Could you swap "retrieves" for "returns" in the Python variables page and write out everything from "alt: variable name" down to "marks or anything." again?
--- BEGIN EXTRACT TO READ ---
Python Variables and Assignment

Variable Basics
What Does x = y Do?
Values Have Types
Swapping Two Vars
Local and Global Variables
Memory and Garbage Collection
Variable Names vs. Word Meaning

Python Variables

A Python variable is a named place to store a value.

A variable is created with an "assignment" = (one equal sign), with the variable's name on the left and the value it should store on the right:

x = 42

Variables and values are stored in the computer's memory, with each variable like a little box, labeled with the variable's name and containing a pointer to the variable's value.

alt: variable name x refers to int value 42

Using that variable later in the code retrieves its current value — e.g. x in the code retrieves 42. The variable name in the code is a plain word, not within quote marks or anything.

>>> x = 6   # Set var with =
>>> 1 + x   # Use var
7
>>>
>>> woot = 2
>>> woot * x
14
>>>
>>> 1 + y   # Var not-defined error
NameError: name 'y' is not defined

Trying to retrieve the value of a variable that was never defined fails with an error (i.e. no = ever assigned that variable name).

Now Point To

Using = on an existing variable simply changes the variable to point to the new value, forgetting the previous value. Subsequent uses of the variable will get the new value. The = is like the phrase "Now point to".

>>> x = 6
>>> x + 10
16
>>>
>>> x = 7   # Change x to 7
>>> x + 10  # Code uses the new value
17

variable x assigned to point to 6, then changed to point to 7

What does `x = y` do?

Assigning one variable to another sets both variables to point to the same value. So x = y sets x to point to the same value as y.

>>> y = 13
>>> x = y   # x same as y

variables x and y both point to 13

The assignment x = y does not set one variable to point to the other variable, although the code does kind of look like that. The assignment does not set up some kind of permanent, tracking relationship between the two variables. This is a little confusing, since in mathematics writing the symbol = does set up a permanent relationship. In code, x = y just changes x to point to what y points to at this moment.
--- END EXTRACT TO READ ---
--- BEGIN GIVEN DATA ---
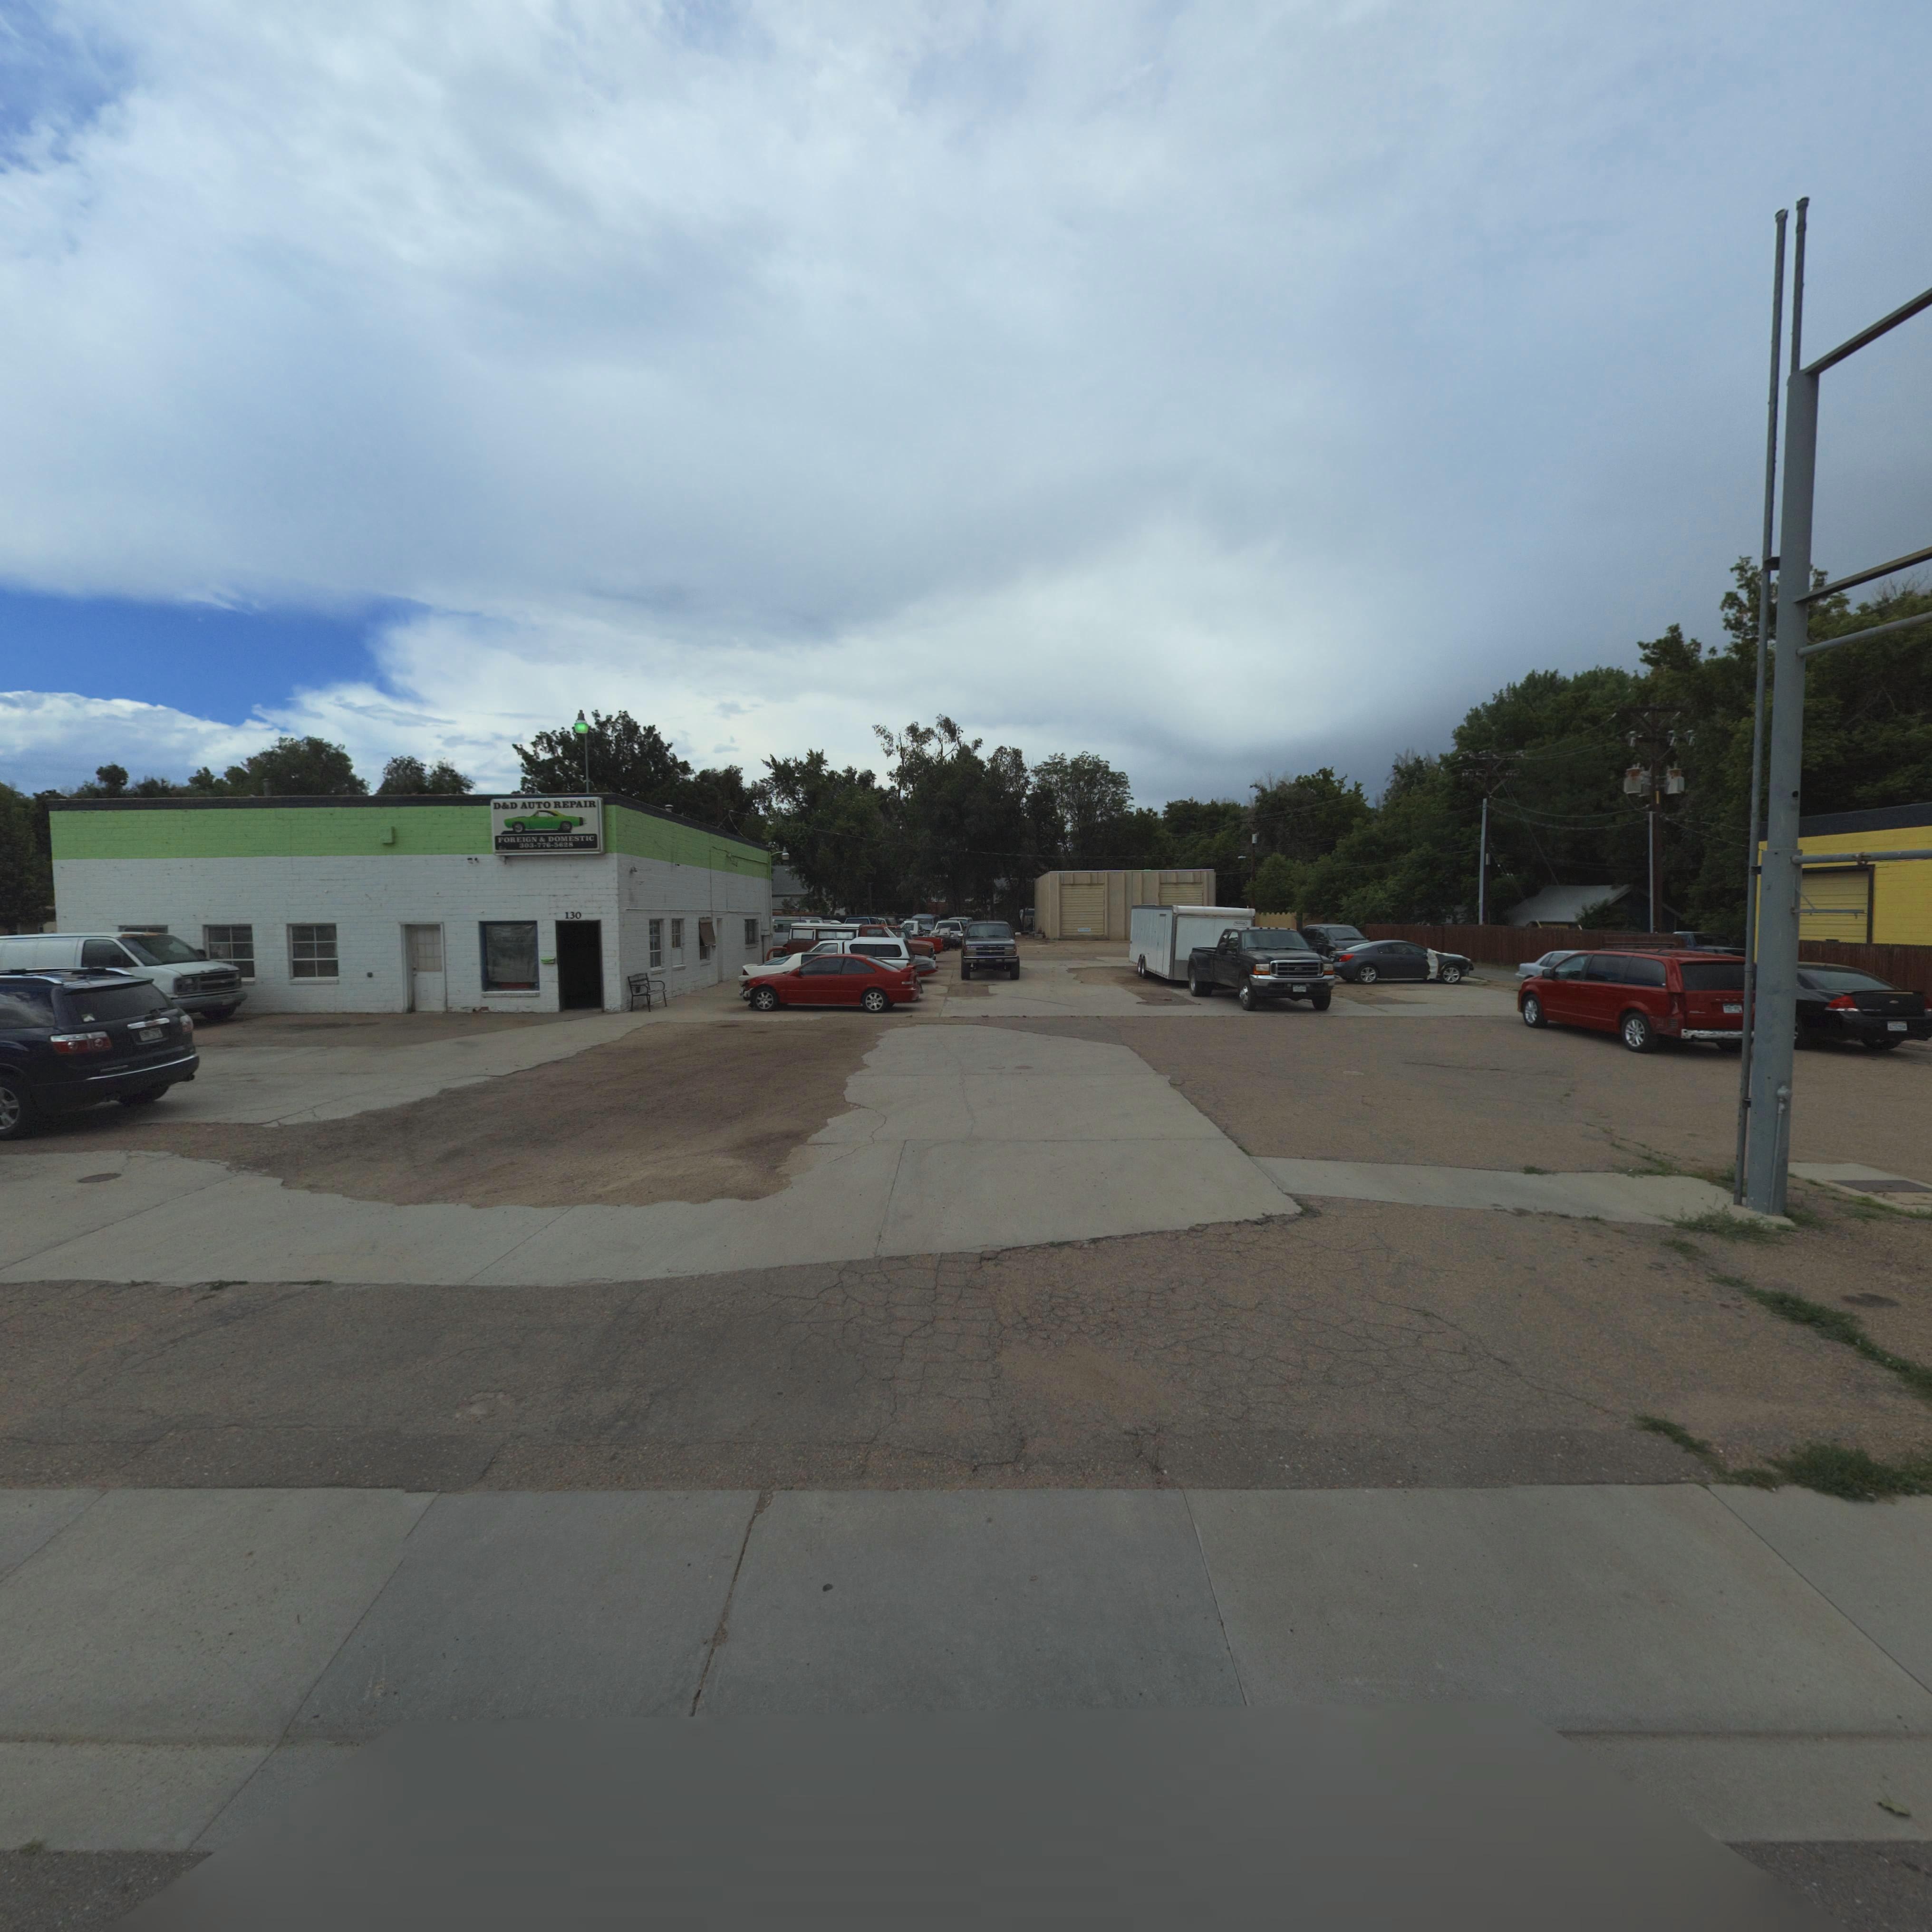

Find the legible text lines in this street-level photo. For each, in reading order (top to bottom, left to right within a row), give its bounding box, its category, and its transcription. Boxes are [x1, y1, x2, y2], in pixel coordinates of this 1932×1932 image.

[493, 800, 596, 809] BusinessName: D*D AUTO REPAIR
[565, 911, 581, 919] StreetNumber: 130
--- END GIVEN DATA ---
__FULL OUTPUT__:
alt: variable name x refers to int value 42

Using that variable later in the code returns its current value — e.g. x in the code returns 42. The variable name in the code is a plain word, not within quote marks or anything.